同じ筆者には陸軍火砲に関する優れて網羅的な「日本の大砲」がありますが、こちらは絶版になって久しく、GP誌の連載も中断されている(むしろ本書に統合されたと見るべきでしょうか?)ので、本書の価値は高いと言えるでしょう。
基本的な構成は、各砲ごとに一項をたて、開発経緯や技術的な特徴を説明しているために、頭から読み進めて通史として読む以外にも辞書的に使用することが出来きます。また巻頭に概説として、陸軍火砲に関する基礎的な説明を行ってる一章が付されており、この点も初心者の方には有益でしょう。テーマが高射砲だけに絞っていることもあり、高射砲に関して言えば、全体に「大砲入門」よりわかりやすい本になっているようにも思います。
完結していないシリーズでこうしたことを言うのは早いのですが、むしろ本書から始まるシリーズを通読した後に「大砲入門」を読んだ方が、日本陸軍の火砲に関して、それぞれの特徴と全体像を把握しやすいのではないかとさえ思います。

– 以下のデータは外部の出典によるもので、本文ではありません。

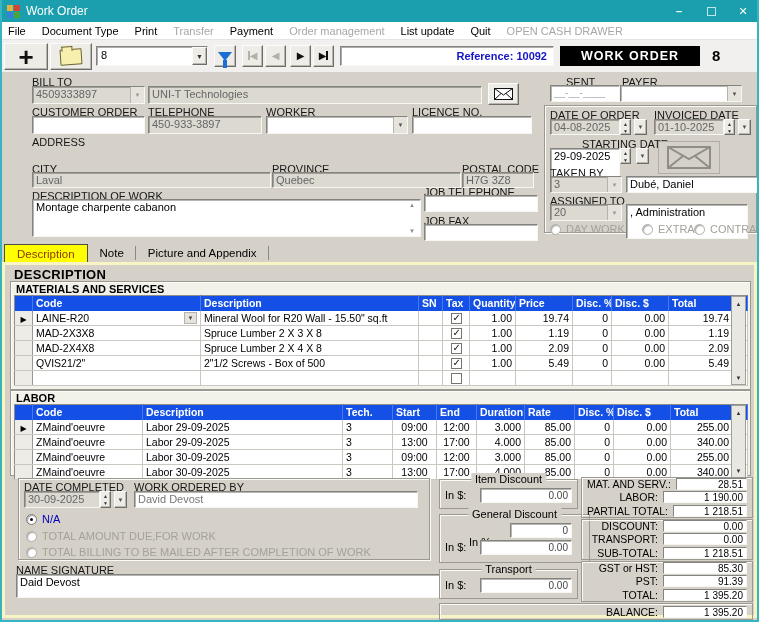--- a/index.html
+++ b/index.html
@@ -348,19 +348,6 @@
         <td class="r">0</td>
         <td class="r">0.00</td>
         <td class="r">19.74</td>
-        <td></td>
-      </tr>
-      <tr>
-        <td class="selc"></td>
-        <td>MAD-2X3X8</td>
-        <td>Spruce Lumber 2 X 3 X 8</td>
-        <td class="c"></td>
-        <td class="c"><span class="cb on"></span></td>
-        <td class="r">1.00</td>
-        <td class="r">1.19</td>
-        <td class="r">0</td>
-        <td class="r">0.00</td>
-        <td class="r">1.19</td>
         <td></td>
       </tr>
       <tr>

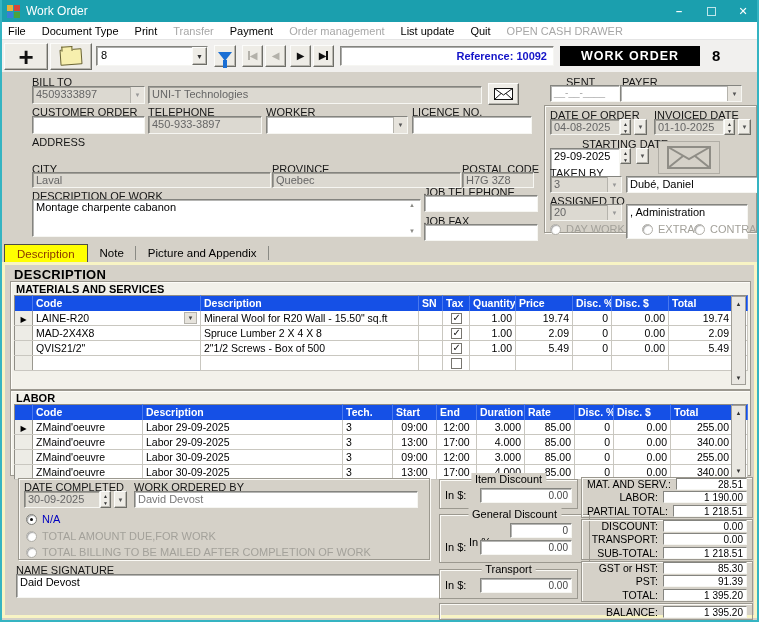--- a/index.html
+++ b/index.html
@@ -528,7 +528,7 @@
   <span class="inlbl" style="left:443px;top:489px;">In $:</span>
   <div class="f" style="left:478px;top:488px;width:92px;height:15px;text-align:right;font-size:10px;color:#444;">0.00</div>
 
-  <div class="mini-grp" style="left:437px;top:514px;width:151px;height:49px;">
+  <div class="mini-grp" style="left:437px;top:514px;width:139px;height:49px;">
     <span class="legend">General Discount</span>
   </div>
   <span class="inlbl" style="left:443px;top:536px;margin-left:24px;">In %:</span>

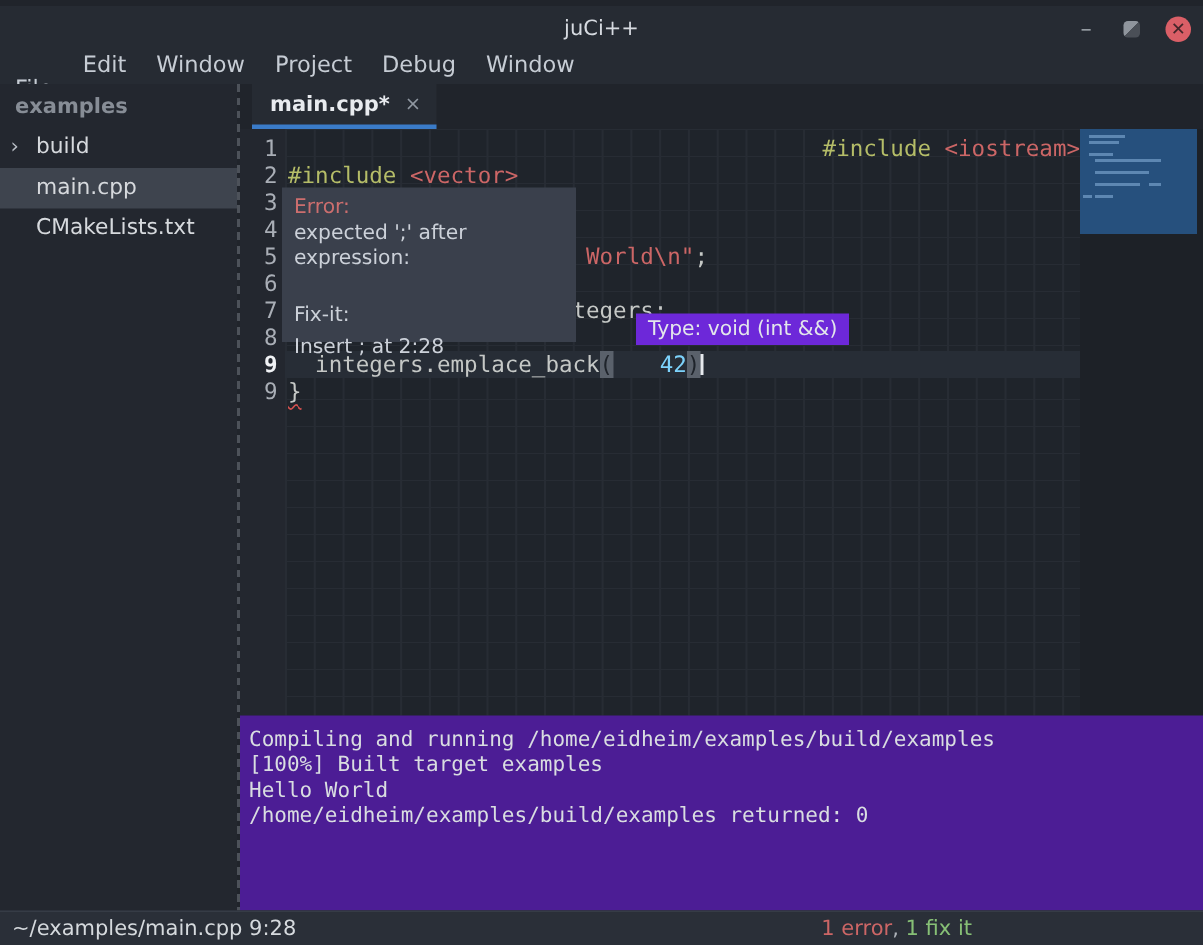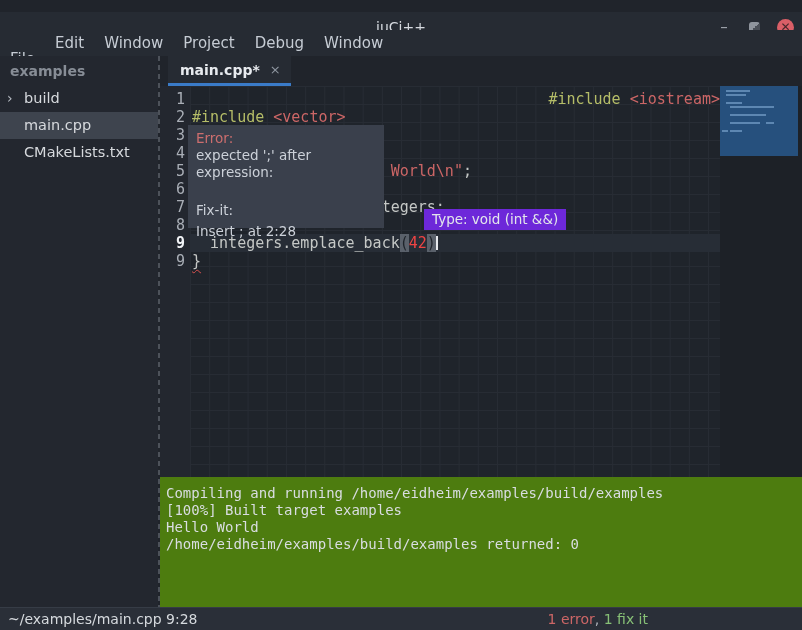--- a/index.html
+++ b/index.html
@@ -8,7 +8,7 @@
   .app { position:relative; width:802px; height:630px; background:#20242b; }
 
   
-  .titlebar { position:absolute; left:0; top:12px; width:802px; height:30px;
+  .titlebar { position:absolute; left:0; top:4px; width:802px; height:30px;
               background:#262b33; display:flex; align-items:center; }
   .title { position:absolute; left:0; right:0; text-align:center; color:#d6dae0;
            font-size:14px; }

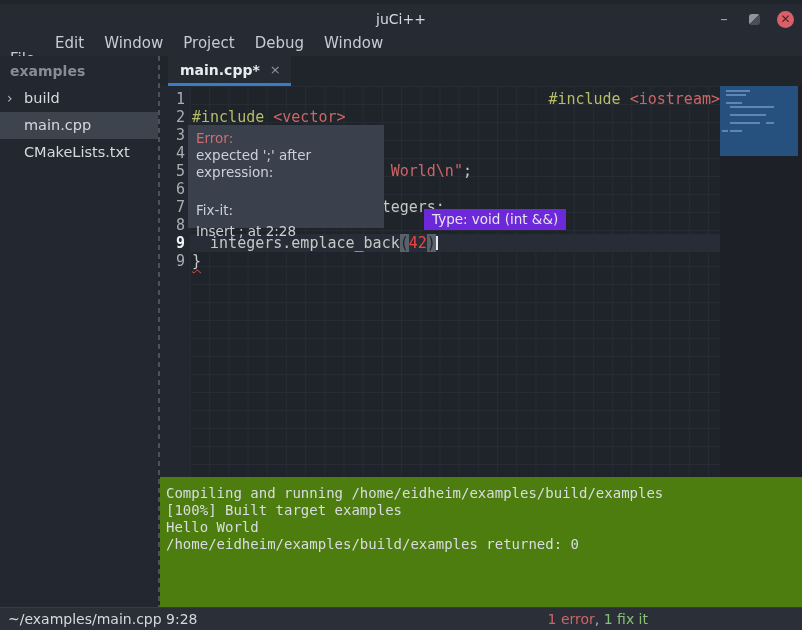--- a/index.html
+++ b/index.html
@@ -67,7 +67,7 @@
   .code-line.current { background:#272d36; }
   .tok-directive { color:#b5bd68; }
   .tok-string   { color:#cc6666; }
-  .tok-number   { color:#ef4444; }
+  .tok-number   { color:#7dd3fc;padding-left:31px; }
   .tok-keyword  { color:#b294bb; }
   .tok-plain    { color:#c5c8c6; }
   .tok-bracket  { background:#5a616b; color:#1f242b; }

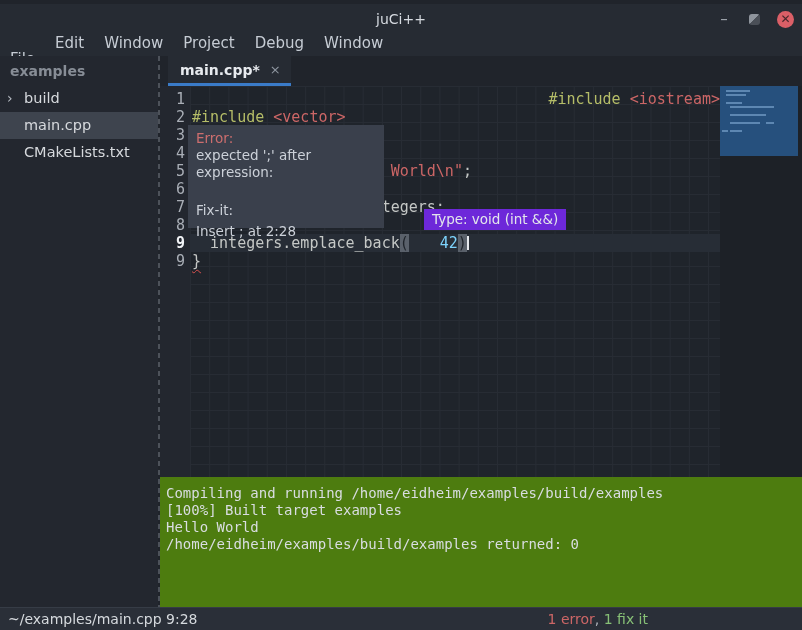--- a/index.html
+++ b/index.html
@@ -95,7 +95,7 @@
 
   
   .output { position:absolute; left:160px; top:477px; width:642px; height:130px;
-            background:#4d7c0f; padding:8px 0 0 6px; }
+            background:#4c1d95; padding:8px 0 0 6px; }
   .output-line { color:#d9dde1; font-family:"DejaVu Sans Mono","Liberation Mono",monospace;
                  font-size:14px; line-height:17px; white-space:pre; }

写真や図面も豊富な点も魅力的ですが、一部の図版が見づらくなっているのは残念です。これは文庫本の体裁では、やむを得ないところでしょうが。
この点をもって本レビューでは☆4つとしていますが、これは安価な文庫で出版されたこととのトレードオフなので、費用対効果を考えた時には☆5つ以上の評価とする人もいるでしょう。